(posted by Mike)
Salut, mes copains imaginaires! Mike here, comin’ atcha live and direct from a Café Internet on the Boulevard de Sebastapol, in the heart of stylish and historic Paris, struggling valiantly with this battarde of a French AZERTY keyboard (though God knows I’ve had enough practice over the last couple of days) and trying not to get too stressed out by the little ticking hourglass thingy in the bottom right hand corner of the screen telling me I’ve only got 40 minutes left to do my stuff.

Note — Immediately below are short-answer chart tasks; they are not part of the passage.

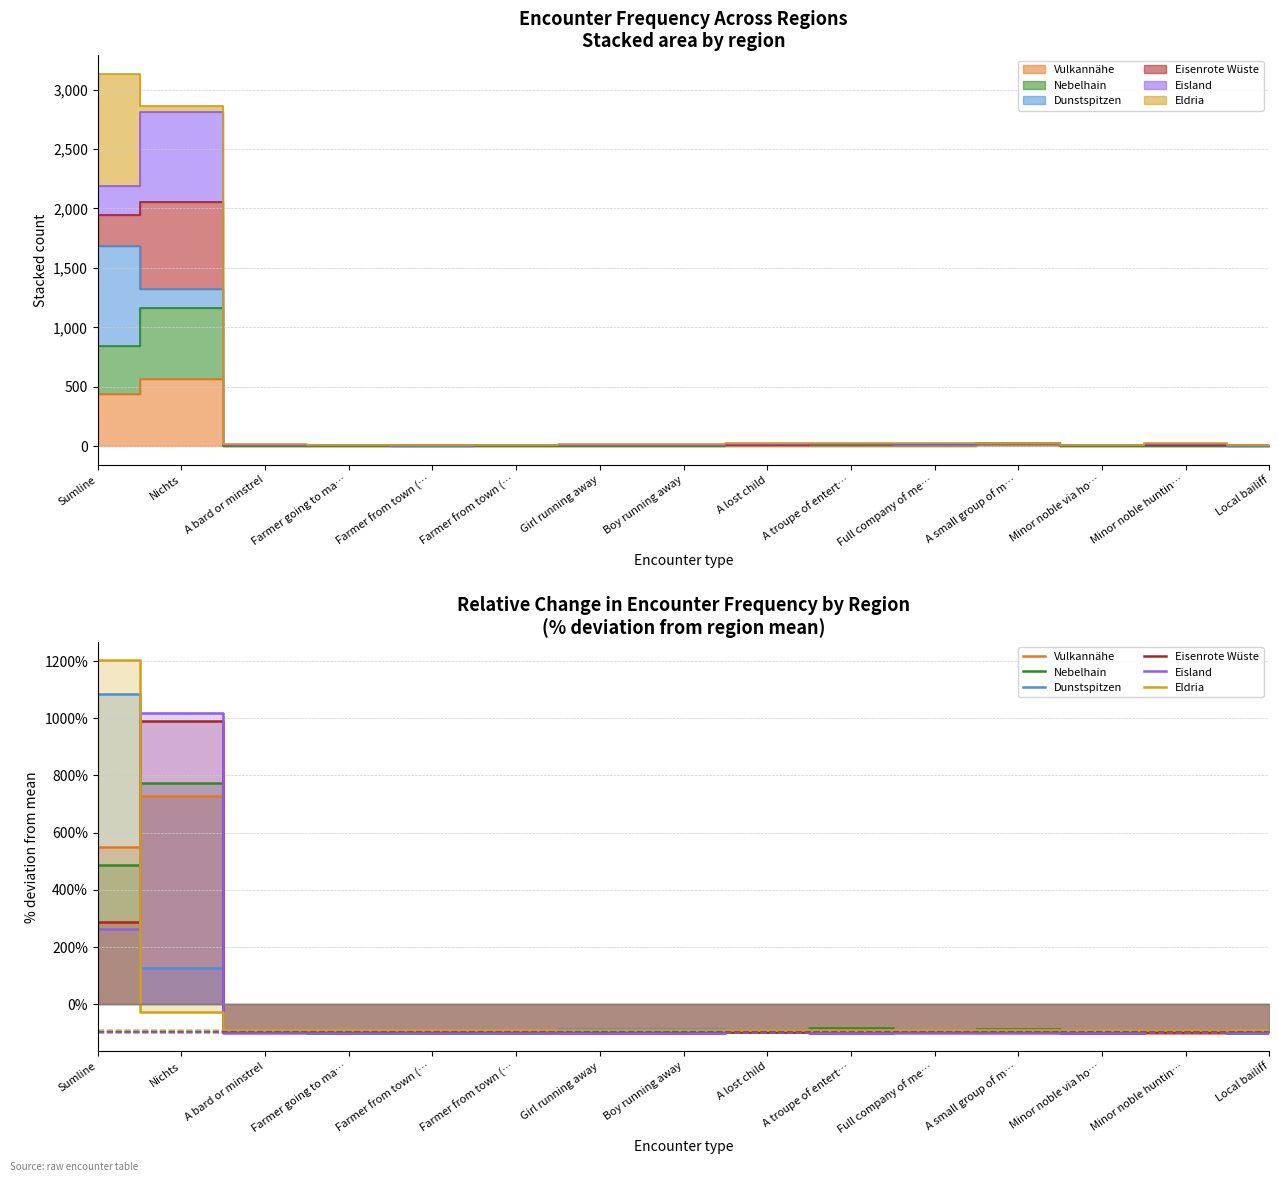

What is the label of the 9th point from the left?

A lost child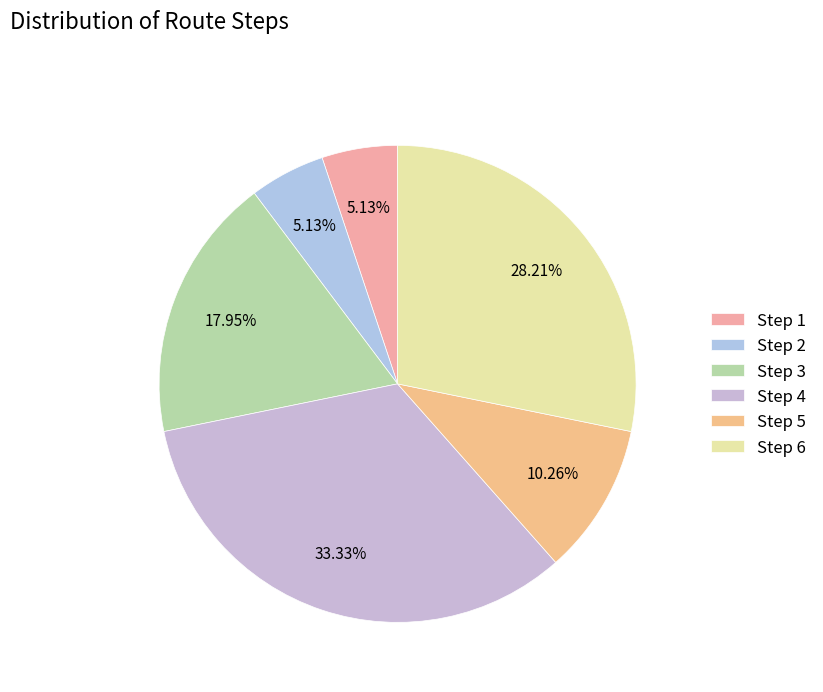

Rank the categories by value from lowest to highest.

Step 1, Step 2, Step 5, Step 3, Step 6, Step 4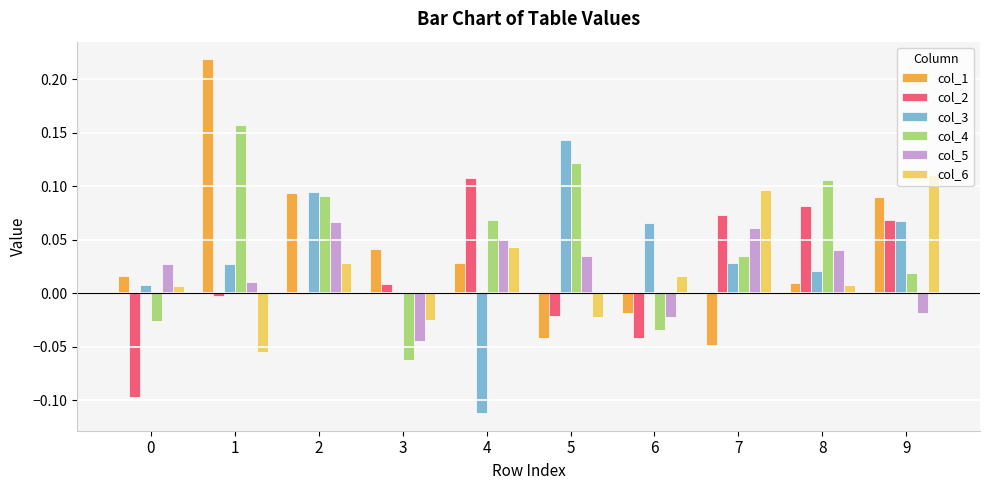

Is the value of col_1 at 7 greater than the value of col_4 at 3?

Yes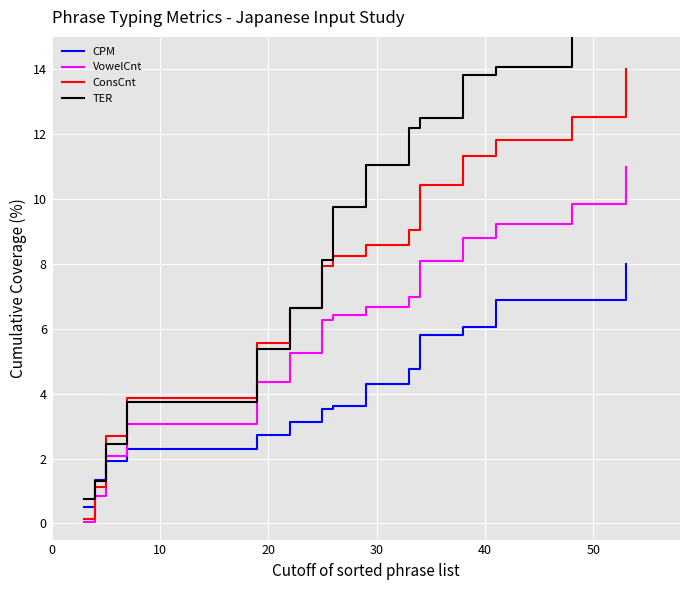

Reading right to left, transcribe all the data shown in this chart.

CPM: 8.0	6.9	6.9	6.1	5.8	4.8	4.3	3.6	3.5	3.1	2.7	2.3	1.9	1.3	0.5
VowelCnt: 11.0	9.9	9.2	8.8	8.1	7.0	6.7	6.4	6.3	5.3	4.4	3.1	2.1	0.8	0.1
ConsCnt: 14.0	12.5	11.8	11.3	10.4	9.0	8.6	8.2	7.9	6.6	5.6	3.9	2.7	1.1	0.1
TER: 17.0	16.3	14.1	13.8	12.5	12.2	11.0	9.8	8.1	6.7	5.4	3.7	2.5	1.3	0.7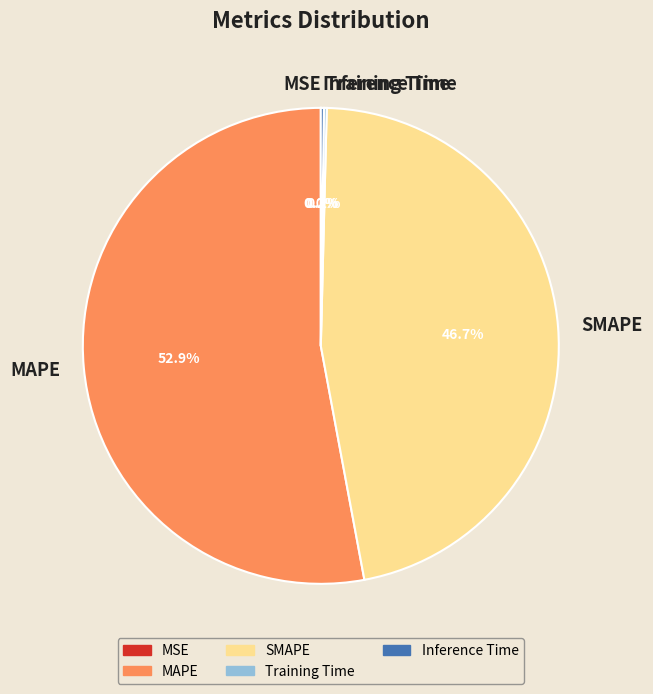

Is there any slice that represents more than half of the pie?

Yes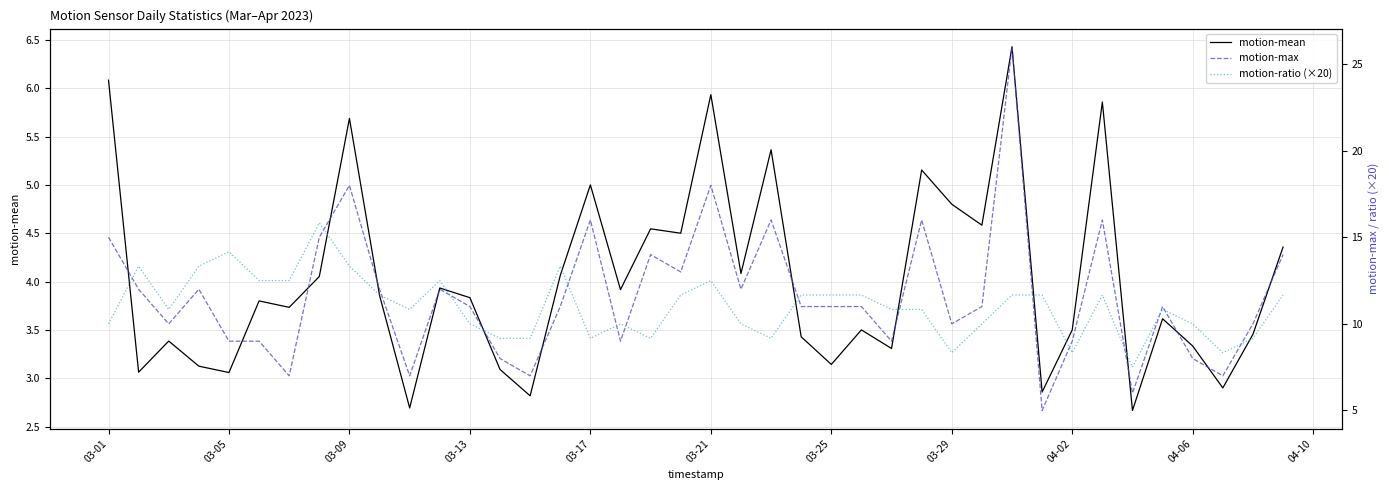

What is the minimum value for motion-mean?

2.7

I am of course well aware that a blogger coming all the way to stylish and historic Paris only to cloister himself away in a Café Internet is pretty much on the same level as an American tourist heading staight to Macdonalds for his Royale Cheese. Mea culpa. But there was a good reason for this. As qB says below, one of her conditions for guest blogging this week was that I would promise to visit the Atelier Brancusi, just next to the Pompidou Centre. I didn’t need much persuading, mind; the AB has been top of my Paris Must Do list for far too long already.
Well, qB – I tried, I really tried. After two fairly ghastly days at work, a dose of high culture was exactly what my frazzled out little brain was crying out for. Open till 22:00, it said in the book – no, books. And website, last time I looked. No sweat, then. Until I actually got there, and found a sign displaying the new opening hours: 14:00 to 18:00.
So, unless I pull a sickie while I’m out here, (and oh, the irony of that particular realisation, having been suffering quite badly all week, aches and pains all over the shop, plus toothache and a largely sleepless night on Monday) I’m stuffed. Zut a-sodding-lors, eh readers?
Tant pis. It’s not really been my week, tourist-wise. After dinner on Monday night, I made the short stroll round the corner to the Tour Eiffel, just in time to see the much-vaunted twinkly light display come on (it’s on the hour, every evening for a few months, and lasts ten minutes). Having thrilled to this for, ooh, a good two minutes, (because at the end of the day, it’s just a bunch of twinkly lights coming on and off at random, and the thrill quickly palls – I mean, it’s hardly the lasers on the main dancefloor at Turnmills) I decided that I might as well go up the thing. Rude not to.
Last time I’d done this was in the summer of 1981, when I was a penniless backpacking student, visiting the city with a now estranged friend who went on to become a highly influential Guru Of Branding, no less (we drifted apart after he got a job in media sales and moved to Wandsworth, around the same time that I was entering my (relatively) hardcore mid-eighties Right On phase, but I digress). Being penniless and all, we had only been able to afford the Premier Étage – hey, the summit would have been lunch – but now, being a fully paid up member of the jet-setting business eurotrash classes and all, I could afford to go all the way to the top. Chouette, eh readers?
The thrill of being at the wind-blown summit of the Tour Eiffel, gazing out at the breathtaking beauty of Paris By Night, spread out below me like a million sparkling candles on a counterpane of midnight blue etc etc etc insert-descriptive-prose-here, was somewhat dampened by the rapidly creeping realisation that I was – not to put too fine a point on it – busting for a sodding piss, after that nice demi of Beaujolais in the picturesque little café-bar earlier.
If you suddenly find yourself desperate for a slash in a public place, then there are few worse places to be than at the top of the Tour Eiffel. I mean, think about it (except, I hadn’t until then). Where exactly is all that water going to go?